Now let’s look at two examples involving more complex punctuation changes:
- “If we look at our sales team’s report, an increase in consumer confidence, an upturn for our July figures, and successful budget cuts indicate a very promising second half of the year.”
- “If we look at our sales, teams report an increase in consumer confidence—an upturn for our July figures—and successful budget cuts indicate a very promising second half of the year.”
The second sentence’s meaning is now different from that of the first in three ways:
- 1) By placing a comma after sales and removing the apostrophe from team’s, the information is no longer a part of the sales team’s report. Instead, teams becomes the subject of the verb report, of which an increase in consumer confidence is the direct object.
- 2) By placing em dashes around an upturn for our July figures, it changes the information from being part of a list to instead describing an increase in consumer confidence.

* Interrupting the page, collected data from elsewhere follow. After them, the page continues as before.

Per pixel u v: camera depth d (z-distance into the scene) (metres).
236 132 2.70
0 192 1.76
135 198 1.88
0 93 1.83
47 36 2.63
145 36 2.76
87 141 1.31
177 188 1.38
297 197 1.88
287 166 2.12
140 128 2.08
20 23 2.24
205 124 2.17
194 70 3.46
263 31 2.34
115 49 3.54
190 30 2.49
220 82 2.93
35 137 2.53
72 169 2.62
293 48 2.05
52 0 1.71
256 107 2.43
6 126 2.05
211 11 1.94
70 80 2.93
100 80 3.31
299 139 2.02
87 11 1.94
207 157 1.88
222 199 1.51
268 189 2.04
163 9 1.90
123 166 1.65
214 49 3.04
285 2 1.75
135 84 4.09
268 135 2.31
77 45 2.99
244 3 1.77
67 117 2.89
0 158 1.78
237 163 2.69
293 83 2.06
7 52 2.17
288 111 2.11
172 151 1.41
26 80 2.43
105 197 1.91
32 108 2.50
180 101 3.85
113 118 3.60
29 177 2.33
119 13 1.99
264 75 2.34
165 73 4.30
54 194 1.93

- 3) Finally, because of these changes, successful budget cuts is now not a part of a list of information but has rather become another subject: the agent of indicate a very promising second half of the year.
By understanding the various nuances of how punctuation functions in a sentence, we can be much more precise in the meaning we want our writing to convey.
Minor mistakes with humorous results
Sometimes, misplacement or omission of punctuation yields silly, humorous, or absurd sentences. For instance:
While the intended meaning of such sentences will probably still be understood by the reader, it undermines the credibility of the writer to have sentences whose literal meanings are so starkly (and humorously) different, so it’s important to know where, when, and how to use the appropriate types of punctuation.
Types of Punctuation
There are 15 unique punctuation marks that are used in everyday written English. We’ve categorized them together according to the similarity of their function. We’ll briefly look at each one along with some examples, but you can continue on to their individual sections to learn more about the various ways they are used.
Terminal points are those that mark the end of a complete sentence. These include periods, exclamation points, and question marks.
Periods (Full Stops)
Periods ( . ), also known as full stops (especially in British English), mark the end of sentences that are not questions or exclamations. For example:
- “I need to buy new glasses.”
- “She didn’t really like the play.”
- “Reports are indicating increased activity in the region.”
- “If I were able to live anywhere in the world, I would move to Beijing.”
- “Please don’t be angry with him for what he said.”
Periods are also used to mark abbreviations, and they function as a decimal point in non-whole numbers. For instance:
- “Let’s find an A.T.M. [automated teller machine] so I can withdraw some cash.”
- “Your appt. [appointment] has been rescheduled for next Tuesday.”
- “At current market value, the dollar is worth 0.89901 euros.”
An exclamation point or exclamation mark ( ! ) is commonly used to express strong, intense emotions in declarations or to add emphasis to interjections and commands.
- “I can’t wait to travel to Paris next week!”
- “I can’t believe I got into law school!”
- “Yuck! I hate coconuts!”
- “That was an impressive victory! Congratulations!”
- “Please don’t stay out too late tonight!”
- “Get out of here, now!”
- “Go to your room this instant!”
Question marks ( ? ) are used, quite simply, to ask questions.
While it is usually a matter of intent and preference whether to use a period or an exclamation point in declarative, conditional, or imperative sentences, we must use question marks in interrogative sentences (sentences that ask questions); to use any other terminal point would turn a question into a statement.
Here are some examples:
- “How are you feeling?”
- “You can’t be serious, can you?”
- “It really ended just like that?”
- “How? When?”
Pauses or breaks
Marks that indicate a pause or break in the flow of the sentence include commas, semicolons, and colons.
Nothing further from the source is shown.